19.         The footnote reads

“A local Catholic priest, Father John from Khanewal said that it was not the first incident of land grabbing in Khanewal district; and influential Muslim feudal landlords target the weak and vulnerable people on a routine basis.”

20.         The judge was fully entitled to hold it against the Appellant that there is no mention in the report or the footnote of Muslims wanting to build a mosque on the site of the church and nothing irrational in his rejection of the Appellant’s account on that basis.

21.         With respect to Mr Durrani and the lack of reference to his name in the interview, again there is nothing perverse in the judge’s interpretation of the interview record. Question 46 reads

“How did you know it was them?”

The answer was

“Because they already had some problem with the boys who live in Chuk.”

22.         The next question, 47 reads

“Do you know the names of the Jamaat Islam who attacked.”

The answer was

“I don’t know.”

23.         Whilst it is possible to interpret that answer as Mrs Rawlinson seeks to do, namely that the Appellant did not know at the time the names of the attackers, the more straightforward explanation is the one favoured by the judge i.e she would have become aware of the involvement of Mr Durrani, since he was an influential local figure, through word of mouth in the subsequent twelve months.

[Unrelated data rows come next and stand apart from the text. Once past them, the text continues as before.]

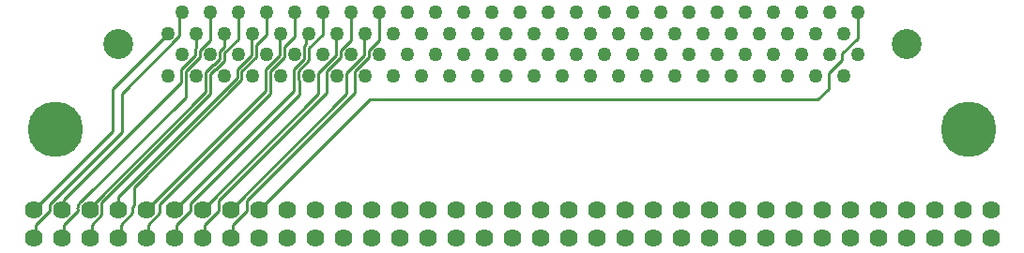
<source format=gtl>
G04*
G04 #@! TF.GenerationSoftware,Altium Limited,Altium Designer,20.0.11 (256)*
G04*
G04 Layer_Physical_Order=1*
G04 Layer_Color=255*
%FSLAX25Y25*%
%MOIN*%
G70*
G01*
G75*
%ADD10C,0.01000*%
%ADD18C,0.06378*%
%ADD19C,0.05000*%
%ADD20C,0.10630*%
%ADD21C,0.19685*%
D10*
X36129Y9651D02*
G03*
X34894Y7046I3033J-3033D01*
G01*
X36129Y9651D02*
X73213Y46736D01*
Y55845D01*
X36129Y9651D02*
X36129D01*
X29161Y6618D02*
X30121Y7577D01*
Y10290D01*
X71613Y51783D01*
Y52200D01*
X71614Y56508D02*
X76613Y61508D01*
Y64008D02*
X76814Y64208D01*
Y69354D01*
X78214Y60846D02*
Y63345D01*
X73213Y55845D02*
X78214Y60846D01*
X76613Y61508D02*
Y64008D01*
X78214Y63345D02*
X81814Y66945D01*
X71614Y52200D02*
Y56508D01*
X34872Y7025D02*
X34894Y7046D01*
X34872Y6264D02*
Y7025D01*
X306465Y60098D02*
Y62240D01*
X311813Y67589D02*
Y76854D01*
X306465Y62240D02*
X311813Y67589D01*
X301535Y55169D02*
X306465Y60098D01*
X297800Y45972D02*
X301535Y49708D01*
Y55169D01*
X138516Y45972D02*
X297800D01*
X99161Y6618D02*
X138516Y45972D01*
X130413Y47870D02*
Y55363D01*
X94872Y10066D02*
X133213Y48407D01*
X94872Y6264D02*
Y10066D01*
X89161Y6618D02*
X130413Y47870D01*
X133213Y48407D02*
Y55900D01*
X138213Y63345D02*
X141813Y66945D01*
X130413Y55363D02*
X136613Y61563D01*
X138213Y60900D02*
Y63345D01*
X136613Y69154D02*
X136813Y69354D01*
X141813Y66945D02*
Y76854D01*
X136613Y61563D02*
Y69154D01*
X133213Y55900D02*
X138213Y60900D01*
X89916Y-2627D02*
Y1307D01*
X89161Y-3382D02*
X89916Y-2627D01*
Y1307D02*
X94872Y6264D01*
X123213Y55900D02*
X128213Y60900D01*
X84872Y9930D02*
X123213Y48271D01*
Y55900D01*
X126613Y61563D02*
Y69154D01*
X131813Y66945D02*
Y76854D01*
X126613Y69154D02*
X126813Y69354D01*
X120413Y55363D02*
X126613Y61563D01*
X128213Y63345D02*
X131813Y66945D01*
X128213Y60900D02*
Y63345D01*
X79161Y-3382D02*
X79916Y-2627D01*
X84872Y6264D02*
Y9930D01*
X79161Y6618D02*
X120413Y47870D01*
X79916Y-2627D02*
Y1307D01*
X120413Y47870D02*
Y55363D01*
X79916Y1307D02*
X84872Y6264D01*
X121813Y68967D02*
Y76854D01*
X117126Y64280D02*
X121813Y68967D01*
X113213Y55900D02*
X117126Y59813D01*
X111613Y56563D02*
X113542Y58492D01*
X116048Y68589D02*
X116813Y69354D01*
X115413Y64830D02*
X116048Y65464D01*
X117126Y59813D02*
Y64280D01*
X116048Y65464D02*
Y68589D01*
X113542Y58492D02*
X115413Y60363D01*
Y64830D01*
X111613Y49070D02*
Y56563D01*
X69161Y6618D02*
X111613Y49070D01*
X113213Y52863D02*
X113576Y52500D01*
X113213Y52863D02*
Y55900D01*
X113576Y47494D02*
Y52500D01*
X69161Y-3382D02*
X69916Y-2627D01*
Y1307D01*
X74872Y6264D01*
Y8790D01*
X113576Y47494D01*
X64122Y5513D02*
Y8772D01*
X103213Y47863D01*
Y55900D01*
X59161Y6618D02*
X101613Y49070D01*
Y56563D01*
X111813Y68309D02*
Y76854D01*
X108213Y64710D02*
X111813Y68309D01*
X103213Y55900D02*
X108213Y60900D01*
X101613Y56563D02*
X106613Y61563D01*
X108213Y60900D02*
Y64710D01*
X106613Y69154D02*
X106813Y69354D01*
X106613Y61563D02*
Y69154D01*
X59161Y-3382D02*
X59916Y-2627D01*
Y1307D01*
X64122Y5513D01*
X49161Y11329D02*
X91500Y53668D01*
Y56450D01*
X54872Y14778D02*
X93100Y53005D01*
Y55787D01*
X49161Y6618D02*
Y11329D01*
X54872Y8152D02*
Y14778D01*
X43450Y4842D02*
Y9403D01*
X39161Y7377D02*
X80414Y48629D01*
X82013Y47966D02*
Y54890D01*
X43450Y9403D02*
X82013Y47966D01*
X80414Y48629D02*
Y55552D01*
X39161Y6618D02*
Y7377D01*
X101813Y68821D02*
Y76854D01*
X98213Y65221D02*
X101813Y68821D01*
X98213Y60900D02*
Y65221D01*
X91500Y56450D02*
X96614Y61563D01*
X93100Y55787D02*
X98213Y60900D01*
X96614Y69154D02*
X96813Y69354D01*
X96614Y61563D02*
Y69154D01*
X54394Y7673D02*
X54872Y8152D01*
X49161Y-3382D02*
X50190Y-2353D01*
Y1286D01*
X54394Y5489D01*
Y7673D01*
X87053Y62482D02*
X91813Y67243D01*
Y76854D01*
X87053Y59740D02*
Y62482D01*
X85413Y60363D02*
Y63105D01*
X82013Y54890D02*
X83778Y56654D01*
X85413Y63105D02*
X86813Y64505D01*
X80414Y55552D02*
X83115Y58254D01*
X83967Y56654D02*
X87053Y59740D01*
X83778Y56654D02*
X83967D01*
X83115Y58254D02*
X83305D01*
X86813Y64505D02*
Y69354D01*
X83305Y58254D02*
X85413Y60363D01*
X39916Y1307D02*
X43450Y4842D01*
X39916Y-2627D02*
Y1307D01*
X39161Y-3382D02*
X39916Y-2627D01*
X81814Y66945D02*
Y76854D01*
X29916Y1307D02*
X34872Y6264D01*
X29916Y-2627D02*
Y1307D01*
X29161Y-3382D02*
X29916Y-2627D01*
X50567Y34232D02*
Y47962D01*
X71122Y68517D01*
Y76163D01*
X71813Y76854D01*
X24872Y8537D02*
X50567Y34232D01*
X24872Y6264D02*
Y8537D01*
X19916Y1307D02*
X24872Y6264D01*
X19916Y-2627D02*
Y1307D01*
X19161Y-3382D02*
X19916Y-2627D01*
X47153Y49694D02*
X66813Y69354D01*
X47153Y34610D02*
Y49694D01*
X19161Y6618D02*
X47153Y34610D01*
D18*
X19161Y6618D02*
D03*
Y-3382D02*
D03*
X29161Y6618D02*
D03*
Y-3382D02*
D03*
X39161Y6618D02*
D03*
Y-3382D02*
D03*
X49161Y6618D02*
D03*
Y-3382D02*
D03*
X59161Y6618D02*
D03*
Y-3382D02*
D03*
X69161Y6618D02*
D03*
Y-3382D02*
D03*
X79161Y6618D02*
D03*
Y-3382D02*
D03*
X89161Y6618D02*
D03*
Y-3382D02*
D03*
X99161Y6618D02*
D03*
Y-3382D02*
D03*
X109161Y6618D02*
D03*
Y-3382D02*
D03*
X119161Y6618D02*
D03*
Y-3382D02*
D03*
X129161Y6618D02*
D03*
Y-3382D02*
D03*
X139161Y6618D02*
D03*
Y-3382D02*
D03*
X149161Y6618D02*
D03*
Y-3382D02*
D03*
X159161Y6618D02*
D03*
Y-3382D02*
D03*
X169161Y6618D02*
D03*
Y-3382D02*
D03*
X179161Y6618D02*
D03*
Y-3382D02*
D03*
X189161Y6618D02*
D03*
Y-3382D02*
D03*
X199161Y6618D02*
D03*
Y-3382D02*
D03*
X209161Y6618D02*
D03*
Y-3382D02*
D03*
X219161Y6618D02*
D03*
Y-3382D02*
D03*
X229161Y6618D02*
D03*
Y-3382D02*
D03*
X239161Y6618D02*
D03*
Y-3382D02*
D03*
X249161Y6618D02*
D03*
Y-3382D02*
D03*
X259161Y6618D02*
D03*
Y-3382D02*
D03*
X269161Y6618D02*
D03*
Y-3382D02*
D03*
X279161Y6618D02*
D03*
Y-3382D02*
D03*
X289161Y6618D02*
D03*
Y-3382D02*
D03*
X299161Y6618D02*
D03*
Y-3382D02*
D03*
X309161Y6618D02*
D03*
Y-3382D02*
D03*
X319161Y6618D02*
D03*
Y-3382D02*
D03*
X329161Y6618D02*
D03*
Y-3382D02*
D03*
X339161Y6618D02*
D03*
Y-3382D02*
D03*
X349161Y6618D02*
D03*
Y-3382D02*
D03*
X359161Y6618D02*
D03*
Y-3382D02*
D03*
D19*
X311813Y76854D02*
D03*
X301814D02*
D03*
X291813D02*
D03*
X281814D02*
D03*
X271814D02*
D03*
X261813D02*
D03*
X251814D02*
D03*
X241813D02*
D03*
X231814D02*
D03*
X221814D02*
D03*
X211813D02*
D03*
X201813D02*
D03*
X191813D02*
D03*
X181813D02*
D03*
X171813D02*
D03*
X161813D02*
D03*
X151813D02*
D03*
X141813D02*
D03*
X131813D02*
D03*
X121813D02*
D03*
X111813D02*
D03*
X101813D02*
D03*
X91813D02*
D03*
X81814D02*
D03*
X71813D02*
D03*
X306814Y69354D02*
D03*
X296814D02*
D03*
X286813D02*
D03*
X276814D02*
D03*
X266813D02*
D03*
X256814D02*
D03*
X246814D02*
D03*
X236813D02*
D03*
X226814D02*
D03*
X216813D02*
D03*
X206814D02*
D03*
X196813D02*
D03*
X186813D02*
D03*
X176813D02*
D03*
X166813D02*
D03*
X156813D02*
D03*
X146813D02*
D03*
X136813D02*
D03*
X126813D02*
D03*
X116813D02*
D03*
X106813D02*
D03*
X96813D02*
D03*
X86813D02*
D03*
X76814D02*
D03*
X66813D02*
D03*
X311813Y61854D02*
D03*
X301814D02*
D03*
X291813D02*
D03*
X281814D02*
D03*
X271814D02*
D03*
X261813D02*
D03*
X251814D02*
D03*
X241813D02*
D03*
X231814D02*
D03*
X221814D02*
D03*
X211813D02*
D03*
X201813D02*
D03*
X191813D02*
D03*
X181813D02*
D03*
X171813D02*
D03*
X161813D02*
D03*
X151813D02*
D03*
X141813D02*
D03*
X131813D02*
D03*
X121813D02*
D03*
X111813D02*
D03*
X101813D02*
D03*
X91813D02*
D03*
X81814D02*
D03*
X71813D02*
D03*
X306814Y54354D02*
D03*
X296814D02*
D03*
X286813D02*
D03*
X276814D02*
D03*
X266813D02*
D03*
X256814D02*
D03*
X246814D02*
D03*
X236813D02*
D03*
X226814D02*
D03*
X216813D02*
D03*
X206814D02*
D03*
X196813D02*
D03*
X186813D02*
D03*
X176813D02*
D03*
X166813D02*
D03*
X156813D02*
D03*
X146813D02*
D03*
X136813D02*
D03*
X126813D02*
D03*
X116813D02*
D03*
X106813D02*
D03*
X96813D02*
D03*
X86813D02*
D03*
X76814D02*
D03*
X66813D02*
D03*
D20*
X49313Y65604D02*
D03*
X329313D02*
D03*
D21*
X351319Y35228D02*
D03*
X26839D02*
D03*
M02*

</source>
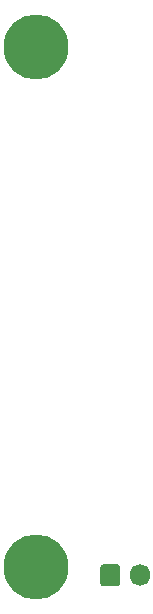
<source format=gbr>
G04 #@! TF.GenerationSoftware,KiCad,Pcbnew,(5.1.9)-1*
G04 #@! TF.CreationDate,2021-02-02T20:04:29-05:00*
G04 #@! TF.ProjectId,ZeroPilot,5a65726f-5069-46c6-9f74-2e6b69636164,rev?*
G04 #@! TF.SameCoordinates,Original*
G04 #@! TF.FileFunction,Soldermask,Bot*
G04 #@! TF.FilePolarity,Negative*
%FSLAX46Y46*%
G04 Gerber Fmt 4.6, Leading zero omitted, Abs format (unit mm)*
G04 Created by KiCad (PCBNEW (5.1.9)-1) date 2021-02-02 20:04:29*
%MOMM*%
%LPD*%
G01*
G04 APERTURE LIST*
%ADD10O,1.700000X1.850000*%
%ADD11C,5.500000*%
G04 APERTURE END LIST*
D10*
X61771000Y-147714000D03*
G36*
G01*
X58421000Y-148389000D02*
X58421000Y-147039000D01*
G75*
G02*
X58671000Y-146789000I250000J0D01*
G01*
X59871000Y-146789000D01*
G75*
G02*
X60121000Y-147039000I0J-250000D01*
G01*
X60121000Y-148389000D01*
G75*
G02*
X59871000Y-148639000I-250000J0D01*
G01*
X58671000Y-148639000D01*
G75*
G02*
X58421000Y-148389000I0J250000D01*
G01*
G37*
D11*
X53000000Y-147000000D03*
X53000000Y-103000000D03*
M02*

</source>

He was also entitled to observe that the report continues by stating that 100 families live in the village where Christians were said to be a minority. This was at variance with what the Appellant said i.e there was only one Muslim family in the village, the rest being Christian. No comment is made on that finding in the grounds.

24.         The next two points, namely the absence of a witness statement from the sister-in-law and the difficulty which the judge had in locating the Appellant’s claimed place of birth, have more merit. Corroboration is not required and it is unclear what research the judge did. However it is immaterial in the context of the judge’s findings as a whole.

25.         Mrs Chamberlain sensibly did not pursue the allegation that the judge had failed to particularise when he said that the Appellant had not been straightforward in relation to other aspects of her claim. He clearly did.

26.         Finally the judge was plainly entitled to conclude that, if the Appellant was truthful in her claim that her husband had been kidnapped and she knew that the Taliban had taken him before she came to the UK, she would have mentioned it in the substantive part of her interview and would not have answered the final question in the way that she did.

27.         The judge’s conclusion, that there had not been a rift between the Appellant and her parents, is well-reasoned and not challenged in the grounds. Neither is his finding that her involvement with her faith in Pakistan was limited since she did not know the name of the church which she said that she had attended.

28.         There is no error in this determination which shall stand.

Decision

29.         The Appellant’s appeal is dismissed.